Thierry Priestley est Directeur du travail honoraire dans le corps de l’inspection du travail.

De formation juridique (DES Paris 1) et plurilingue (italien espagnol, anglais), sa carrière l’a conduit à exercer des fonctions de responsabilité dans divers ministères (services extérieurs, administration centrale et cabinets ministériels) ou auprès d’organismes européens et internationaux, en France et à l’étranger, jusqu’à sa retraite en 2011. Il est actuellement membre de la Commission de contrôle et de sanction du Centre national du cinéma et de l’image animée (CNC).

Auteur d’articles sur des sujets de droit du travail ou d’actualité sociale dans diverses revues (Droit Social, Revue française des Affaires sociales, Esprit…), engagé de 1991 à 2008 dans le mouvement associatif pour la défense et la promotion de la langue française, il se consacre depuis lors exclusivement à l’organisation et l’éclairage du débat public national et européen sur la question linguistique, en particulier dans le monde du travail et les institutions européennes dont il a une longue expérience.
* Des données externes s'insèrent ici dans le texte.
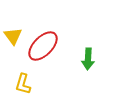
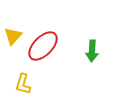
yellow triangle: rotated 18 degrees clockwise
green arrow: moved 4 px right, 8 px up
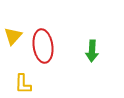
red ellipse: rotated 52 degrees counterclockwise
yellow L-shape: rotated 15 degrees counterclockwise
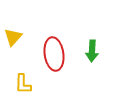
yellow triangle: moved 1 px down
red ellipse: moved 11 px right, 8 px down
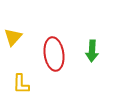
yellow L-shape: moved 2 px left
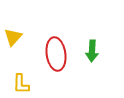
red ellipse: moved 2 px right
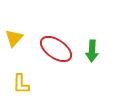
yellow triangle: moved 1 px right, 1 px down
red ellipse: moved 5 px up; rotated 48 degrees counterclockwise
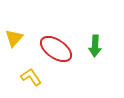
green arrow: moved 3 px right, 5 px up
yellow L-shape: moved 10 px right, 7 px up; rotated 145 degrees clockwise
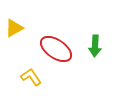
yellow triangle: moved 10 px up; rotated 18 degrees clockwise
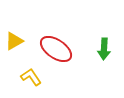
yellow triangle: moved 13 px down
green arrow: moved 9 px right, 3 px down
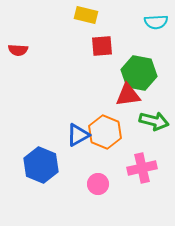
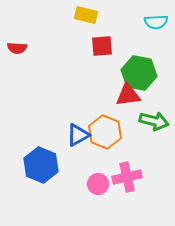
red semicircle: moved 1 px left, 2 px up
pink cross: moved 15 px left, 9 px down
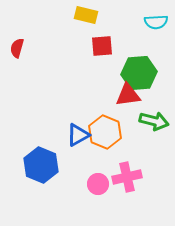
red semicircle: rotated 102 degrees clockwise
green hexagon: rotated 16 degrees counterclockwise
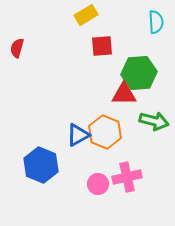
yellow rectangle: rotated 45 degrees counterclockwise
cyan semicircle: rotated 90 degrees counterclockwise
red triangle: moved 4 px left, 1 px up; rotated 8 degrees clockwise
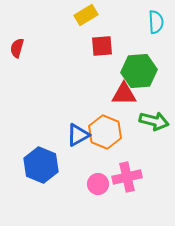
green hexagon: moved 2 px up
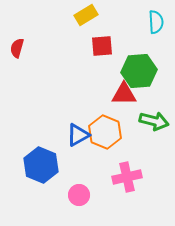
pink circle: moved 19 px left, 11 px down
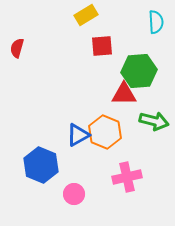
pink circle: moved 5 px left, 1 px up
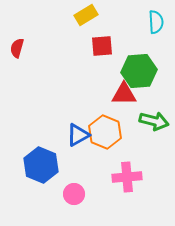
pink cross: rotated 8 degrees clockwise
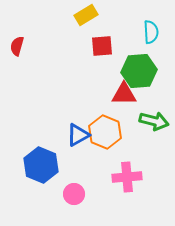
cyan semicircle: moved 5 px left, 10 px down
red semicircle: moved 2 px up
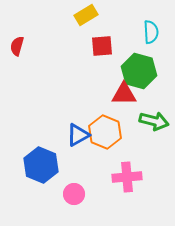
green hexagon: rotated 20 degrees clockwise
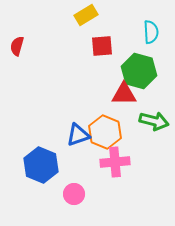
blue triangle: rotated 10 degrees clockwise
pink cross: moved 12 px left, 15 px up
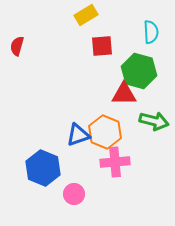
blue hexagon: moved 2 px right, 3 px down
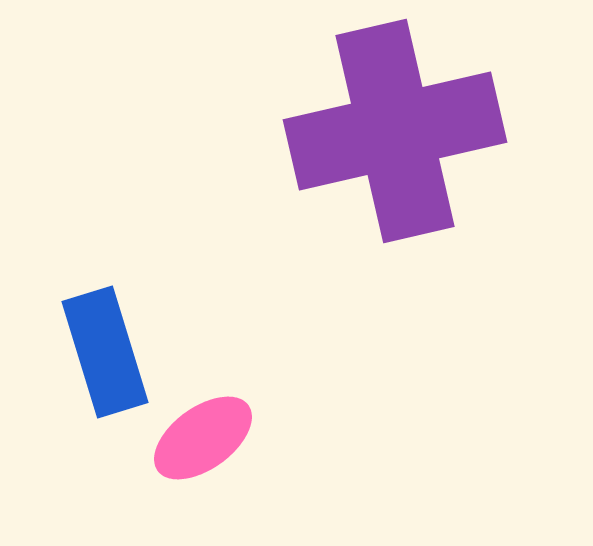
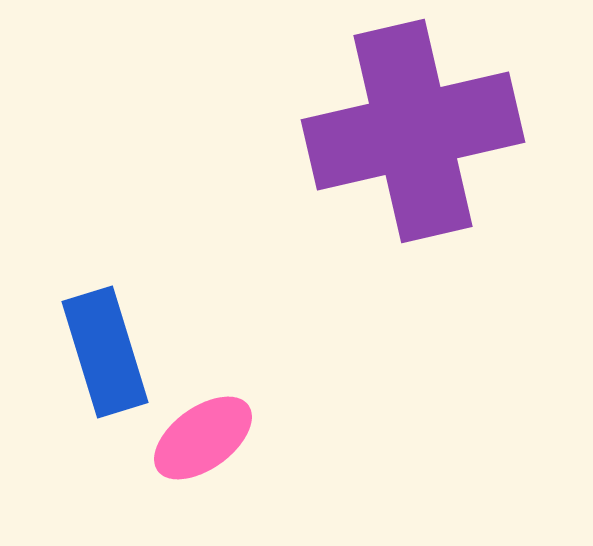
purple cross: moved 18 px right
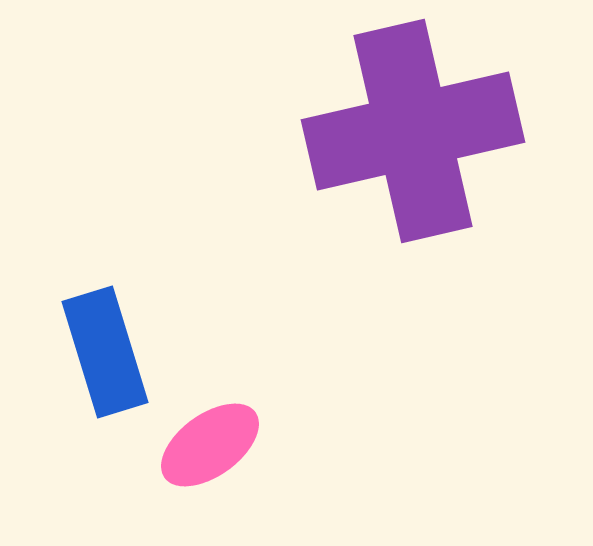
pink ellipse: moved 7 px right, 7 px down
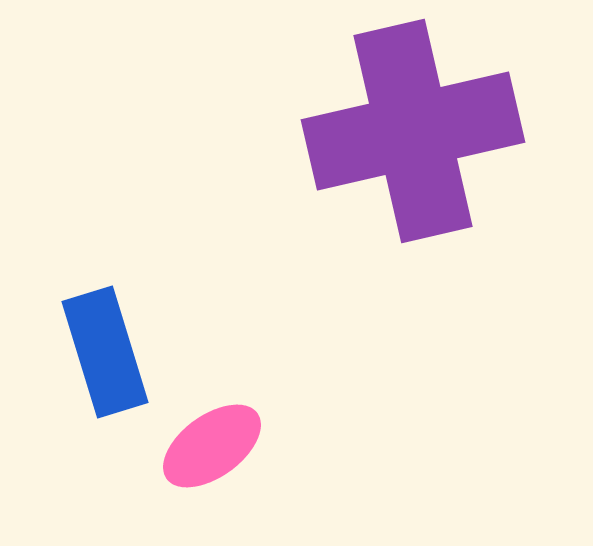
pink ellipse: moved 2 px right, 1 px down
Il est à ce titre membre du conseil scientifique de la commission de la CFE-CGC dédiée à la question linguistique dans l’entreprise.

Lors du colloque CFE-CGC de mars 2012 sur le thème « Langue et travail » dont il fut l’un des principaux organisateurs auprès de Bernard Salengro (alors Secrétaire National de ce syndicat), il s’est chargé de la conception de la « vidéo de lancement » de cette manifestation et l’a coréalisée avec le producteur indépendant Denis Wallois (O’viv Prod’) et le cinéaste Thierry Le Nouvel, nouant ainsi avec eux et leur équipe des liens de coopération étroite pour de futurs projets de création audiovisuelle sur le thème de la langue.

Très lié à l’Argentine, il a également noué des relations étroites avec la fondation CIPAC-Pasaje 865 de Buenos Aires (représentée en France par CIPAC-Europe) en vue de constituer avec son réseau universitaire sud-américain un groupe de réflexion et de débat latino-euro-américain sur l’avenir du pôle linguistique des langues romanes dans le monde multipolaire de demain (en projet avec DNL).

En janvier 2014, afin d’organiser collectivement et de mieux structurer le type d’action qu’il conduit, il fonde et préside l’association « Demain… nos langues ».

Thierry Priestley est chevalier dans l’Ordre de la Légion d’Honneur et celui des Arts et Lettres.